Some of the world’s leading chemical companies have challenged themselves to tackle a global problem to preserve the Earth’s natural resources.
By 2030 INEOS, AGA, AkzoNobel, Borealis and Perstorp, the chemical cluster in Stenungsund, Sweden, want to be producing plastics and chemicals used for tubes, pipes, flooring, paints, cables, detergents, and many other applications, where possible, without fossil oil, coal or natural gas.
For INEOS in Stenungsund, which relies solely on fossil fuels, it will be a tough challenge. But Lars Josefsson, Chairman of INEOS Sverige AB, says finding and switching to renewable fuels is vitally important, not only to Sweden but the rest of the world if it is to help reverse the effects of climate change.
“It is a major challenge but we want to help build a future society where resources are used efficiently and all our products are recycled,” he said.
“We want to use renewable resources to develop more sustainable products.”
The chemical cluster with the five companies in Stenungsund, are viewed among the best in the world. As such, they have already secured significant funding since launching their vision – Sustainable Chemistry 2030.
“If we succeed, it would mean a significant improvement towards the environment and the economic prosperity of our region,” said Lars.
“We know that it’s possible but it cannot happen by itself. It requires many players to achieve it, including the collaboration with academia, politicians and other industries. We all need to work together.”
And that’s what they have been doing since they outlined their vision.
So far they have won funding from, among others, the European Union and several Swedish government agencies.
Their vision to break their dependence on the Earth’s reserves of oil and gas, has also earned them the respect of the local community.
Within 20 years, the five key companies believe Stenungsund will be the engine in Western Sweden’s economy, the hub for manufacturing of sustainable products within the chemical industry, and the place for companies with similar mindsets to thrive and develop.
But the journey towards 2030 has arguably already started. Both INEOS and Borealis have been involved in pushing and supporting Stena Recycling’s plans to develop the technology to enable thousands of tons of cable plastics to be recycled and upgraded to new products yearly. The recycling started a couple of years ago and every year thousands of tons of plastics (PVC and PE) is successfully recycled.
“That previously wasn’t possible due to the high content of metal in the material,” said Lars.
Another example involves AkzoNobel, which invest a lot in research and development. One end – commercial – result is a water-based and effective dirt and grease remover, which now allows more than 97% of water to be re-used in car washes. Most of all new car washing stations in Sweden are built using this technology.
“Energy is also very important,” said Lars. “And we have a project ongoing for energy saving.
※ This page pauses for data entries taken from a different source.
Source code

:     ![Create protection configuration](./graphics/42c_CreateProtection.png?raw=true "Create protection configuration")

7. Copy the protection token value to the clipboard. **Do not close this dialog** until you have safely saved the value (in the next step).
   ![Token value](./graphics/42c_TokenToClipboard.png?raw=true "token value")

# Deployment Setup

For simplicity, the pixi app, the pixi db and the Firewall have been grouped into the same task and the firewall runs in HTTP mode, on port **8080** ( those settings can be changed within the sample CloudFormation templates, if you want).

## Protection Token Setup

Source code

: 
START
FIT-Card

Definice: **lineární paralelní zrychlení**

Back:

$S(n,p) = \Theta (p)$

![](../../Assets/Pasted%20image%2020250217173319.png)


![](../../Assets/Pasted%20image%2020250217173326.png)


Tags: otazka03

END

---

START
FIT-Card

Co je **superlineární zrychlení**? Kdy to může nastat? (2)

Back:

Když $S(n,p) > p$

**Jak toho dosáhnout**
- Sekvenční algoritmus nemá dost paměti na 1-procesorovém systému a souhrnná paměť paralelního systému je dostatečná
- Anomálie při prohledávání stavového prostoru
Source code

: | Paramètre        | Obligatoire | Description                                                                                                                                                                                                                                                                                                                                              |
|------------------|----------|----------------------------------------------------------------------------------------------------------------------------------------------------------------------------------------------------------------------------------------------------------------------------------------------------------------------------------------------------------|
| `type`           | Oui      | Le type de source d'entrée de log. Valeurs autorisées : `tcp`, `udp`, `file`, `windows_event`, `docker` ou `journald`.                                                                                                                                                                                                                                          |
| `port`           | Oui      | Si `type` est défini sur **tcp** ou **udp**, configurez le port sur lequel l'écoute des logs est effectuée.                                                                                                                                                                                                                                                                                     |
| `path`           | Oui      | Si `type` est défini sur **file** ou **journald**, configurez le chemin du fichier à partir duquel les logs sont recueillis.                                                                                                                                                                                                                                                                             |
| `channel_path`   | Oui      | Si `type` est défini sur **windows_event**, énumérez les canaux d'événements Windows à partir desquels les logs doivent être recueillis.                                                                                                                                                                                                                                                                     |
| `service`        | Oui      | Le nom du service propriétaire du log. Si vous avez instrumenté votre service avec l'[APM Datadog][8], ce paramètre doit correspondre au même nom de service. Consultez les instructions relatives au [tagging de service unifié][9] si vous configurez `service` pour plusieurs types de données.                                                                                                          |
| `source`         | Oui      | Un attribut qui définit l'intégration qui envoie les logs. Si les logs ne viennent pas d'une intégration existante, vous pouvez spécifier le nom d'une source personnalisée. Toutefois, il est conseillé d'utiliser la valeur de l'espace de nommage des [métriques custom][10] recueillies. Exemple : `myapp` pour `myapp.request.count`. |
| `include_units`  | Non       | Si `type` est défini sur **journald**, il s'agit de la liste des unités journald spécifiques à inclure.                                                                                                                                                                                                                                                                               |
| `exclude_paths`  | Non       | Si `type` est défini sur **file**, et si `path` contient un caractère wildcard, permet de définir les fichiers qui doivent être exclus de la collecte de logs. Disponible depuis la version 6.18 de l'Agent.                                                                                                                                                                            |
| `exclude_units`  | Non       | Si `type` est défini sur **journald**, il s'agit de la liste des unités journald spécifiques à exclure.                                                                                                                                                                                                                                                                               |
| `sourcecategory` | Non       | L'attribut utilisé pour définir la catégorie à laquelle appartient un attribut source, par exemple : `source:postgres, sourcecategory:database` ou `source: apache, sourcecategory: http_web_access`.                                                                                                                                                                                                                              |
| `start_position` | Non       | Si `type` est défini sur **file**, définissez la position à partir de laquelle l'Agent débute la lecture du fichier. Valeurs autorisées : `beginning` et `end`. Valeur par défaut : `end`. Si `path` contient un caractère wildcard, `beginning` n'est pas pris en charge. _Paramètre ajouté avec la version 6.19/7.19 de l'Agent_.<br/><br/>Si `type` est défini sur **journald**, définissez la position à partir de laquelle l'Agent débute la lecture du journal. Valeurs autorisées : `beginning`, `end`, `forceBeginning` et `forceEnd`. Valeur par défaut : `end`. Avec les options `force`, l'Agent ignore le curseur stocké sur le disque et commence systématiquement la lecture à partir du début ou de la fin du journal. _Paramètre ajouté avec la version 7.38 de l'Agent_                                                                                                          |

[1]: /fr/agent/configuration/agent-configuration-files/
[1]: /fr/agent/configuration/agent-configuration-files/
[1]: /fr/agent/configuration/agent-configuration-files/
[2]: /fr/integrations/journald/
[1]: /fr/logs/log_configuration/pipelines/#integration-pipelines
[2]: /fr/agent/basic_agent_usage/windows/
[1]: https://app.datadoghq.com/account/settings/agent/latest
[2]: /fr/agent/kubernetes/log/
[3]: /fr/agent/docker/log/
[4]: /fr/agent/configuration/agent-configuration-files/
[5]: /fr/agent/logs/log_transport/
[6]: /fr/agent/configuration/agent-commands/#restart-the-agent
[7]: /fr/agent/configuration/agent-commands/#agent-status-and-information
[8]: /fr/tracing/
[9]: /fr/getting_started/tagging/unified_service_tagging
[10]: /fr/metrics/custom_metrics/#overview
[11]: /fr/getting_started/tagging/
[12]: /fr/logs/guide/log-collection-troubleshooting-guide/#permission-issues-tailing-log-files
“A total site analysis study carried out by Chalmers University of Technology and funded by the Swedish energy agency is showing a big saving potential if we look at all the five companies together.
“A second phase has now been started to find out how this potential can be realised.”
The chemical cluster has also launched a project for increased plastic recycling from hospitals.
“There is a lot of plastic used in hospitals including PVC,” said Lars.
“We have now a consortium of partners, including the county of Stockholm and the west coast region of Sweden. In addition to INEOS other partners include Universities and Institutes of Sweden, Recycling Companies and PVC MedAlliance*. The aim is to establishing a sustainable management system for medical plastic waste through close collaboration between various stakeholders and field projects.”
Another project is a joint program with leading Swedish paper and pulp companies to explore possibly sourcing renewable raw materials from forests. Sweden, which has the third largest paper and pulp industry in Europe, is in a unique position in that large swathes of the country are covered in forest.
But with paper consumption decreasing, the industry is looking for new applications.
The project, Forest-Chemistry, is supported by the Swedish government agency VINNOVA.
Sustainable Chemistry 2030, meanwhile, has also won support from academic institutions such as Chalmers University of Technology, SP Technical Research Institute of Sweden, The University of Gothenburg, IVL, and Luleå/Umeå University among others.
“Our vision, Sustainable Chemistry 2030, has increased the co-operation in the cluster and is a platform to communicate that chemistry is needed to move towards a bio-based society,” said Lars. “This will be very important when we also discuss other important issues with the politicians.”
Lars said the year 2030 provides clear focus and maintains the pressure to achieve our target.
“We think it’s possible to reach our goal,” he said.